Our alliance has stood the test of time. Its vibrancy is rooted in our shared commitment to democracy, human rights and free markets. Economically, our countries are growing ever more deeply connected. Bilateral trade between the U.S. and Thailand increased 15 percent last year, totaling $35.7 billion in 2011. With a projected economic growth rate of over 5 percent, Thailand represents a tremendous trade and investment opportunity for U.S. businesses.  President Obama made the expansion of our economic partnership a priority in his discussions with the prime minister. Thailand also expressed our interest in eventually joining the Trans Pacific Partnership (TPP) negotiations.
 
Both Thailand and the United States share a desire to build a region and a world that are safer and more secure. We have a history of shared sacrifice that spans more than six decades. As President Obama remarked, “Our troops have fought together and bled together.” We have stood side-by-side to protect the vulnerable through peacekeeping operations, including in Darfur. We have patrolled sea lanes together in counter-piracy missions in the Gulf of Aden. We train together each year in the largest multilateral military exercises in the Asia-Pacific region, Cobra Gold. Together, we have also been confronting nuclear threats by participating in the Global Initiative to Combat Nuclear Terrorism and the Proliferation Security Initiative, which Thailand recently joined, to help prevent weapons of mass destruction from falling into the wrong hands.
 
Security, however, is not always a military matter. President Obama and Prime Minister Shinawatra agreed to strengthen our countries’ cooperation in combating the scourge of narcotics and the modern-day slavery of human trafficking. Additionally, they pledged to pool resources to improve public health, increase technical assistance in developing vaccines for HIV and dengue fever, and intensify efforts to protect against the threat of pandemics, such as avian flu and drug-resistant malaria.
 
President Obama’s praise for Thailand’s efforts to bolster democracy struck a chord of pride in every Thai. As the president noted, our efforts in this regard have not been confined to our own borders. Thailand is the heart of the Association of Southeast Asian Nations (ASEAN) and the gateway to Myanmar, where we have encouraged and supported democratic reforms. Thailand welcomes U.S. comprehensive engagement with ASEAN, including improved U.S.-Myanmar relations.
 
We thank the U.S. for backing and working in partnership with us in the Lower Mekong Initiative, a broad agenda to improve the environment, health, education and infrastructure in the sub-region that also includes the Lao PDR, Cambodia, and Viet Nam.
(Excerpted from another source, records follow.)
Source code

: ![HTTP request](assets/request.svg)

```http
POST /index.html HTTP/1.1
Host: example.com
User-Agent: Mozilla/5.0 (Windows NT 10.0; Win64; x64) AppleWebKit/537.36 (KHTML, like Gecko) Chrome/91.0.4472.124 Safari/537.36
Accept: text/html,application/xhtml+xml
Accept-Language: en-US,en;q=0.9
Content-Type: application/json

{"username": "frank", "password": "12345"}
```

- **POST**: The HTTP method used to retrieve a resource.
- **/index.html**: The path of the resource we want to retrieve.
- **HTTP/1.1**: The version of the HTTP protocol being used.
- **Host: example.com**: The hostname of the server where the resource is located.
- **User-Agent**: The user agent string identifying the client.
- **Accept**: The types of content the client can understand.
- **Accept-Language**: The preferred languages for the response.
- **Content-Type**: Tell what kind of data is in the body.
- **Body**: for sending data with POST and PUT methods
The U.S. Agency for International Development and the Thailand International Development Cooperation Agency recently signed a Memorandum of Understanding to support human resources development in the Lower Mekong. These are just a few avenues in which Thailand and the U.S. can work as partners for development and advancement.
 
Thailand’s deep history of involvement with the U.S. and its people is a point of honor for our nation. We welcome opportunities for even greater cooperation in the future. Together, we can accomplish a great deal of good for both of our peoples. As President Obama made clear, we share an abiding aim of improving the lives of all in our region of the Pacific and in the world at large.  
 
Satjipanon is Thailand’s ambassador to the United States.